> **COMPLETE THE FOLLOWING**
**A.** Set down, word for word, the part of the XPath thread from "I am using Xpath" up to and including "the next H3?".
**B.** Take the XPath thread further, starting right after its last line.

> **EXCERPT TO READ**
%%
2

I am using Xpath to scrape a website (legitimately for once!!) thanks to the amazing powers of Visual Web Ripper.

One of the fields of content I need to be able to get is the P tag contents following a H3 tag. Now this is fine if I want the next one I can use the following code:

//DIV[@id='content']/H3[. = 'Prices']/following-sibling::P[1]

But how can I say I want the content of all P tags up-until the next H3?

Anthony Main
  • 6,039
  • 12
  • 64
  • 89
  • possible duplicate of [XPath : select all following siblings until another sibling](http://stackoverflow.com/questions/2161766/xpath-select-all-following-siblings-until-another-sibling) – glmxndr Apr 22 '11 at 07:49
  • Good question, +1. See my answer for a complete solution based on a general formula for node-set intersection. – Dimitre Novatchev Apr 22 '11 at 13:02
  • @tigermain - i am trying to do the same thing. How do you use the xpath from vw-ripper in php? – Imran Omar Bukhsh Apr 17 '12 at 14:02

3 Answers3

1

Use:

//div[@id='content']/h3[. = 'Prices']
  /following-sibling::p
    [count
      (. | 
       //div[@id='content']
              /h3[. = 'Prices']/following-sibling::h3/preceding-sibling::p
      )
%%
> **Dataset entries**
%%
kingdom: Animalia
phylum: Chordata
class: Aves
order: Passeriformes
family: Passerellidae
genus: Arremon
%%
> **ANSWERS FOR THE TASKS**
**A.**
I am using Xpath to scrape a website (legitimately for once!!) thanks to the amazing powers of Visual Web Ripper.

One of the fields of content I need to be able to get is the P tag contents following a H3 tag. Now this is fine if I want the next one I can use the following code:

//DIV[@id='content']/H3[. = 'Prices']/following-sibling::P[1]

But how can I say I want the content of all P tags up-until the next H3?

**B.**
     =
     count
      (
       //div[@id='content']
             /h3[. = 'Prices']/following-sibling::h3/preceding-sibling::p
       )
      ]

Here we use the Kayessian formula for intersection of two nodesets $ns1 and $ns2:

$ns1[count(.|$ns2) = count($ns2)]
Dimitre Novatchev
  • 240,661
  • 26
  • 293
  • 431
0

With Visual Web Ripper you can use the non-standard function SPAN which includes all siblings nodes until encountering the element specified.

Try :

//DIV[@id='content']/H3[. = 'Prices']/following-sibling::P[SPAN('H3')]
-1

Thanks for your feedback and input guys but I found an event easier/quicker/tidier way of doing it (comments welcome)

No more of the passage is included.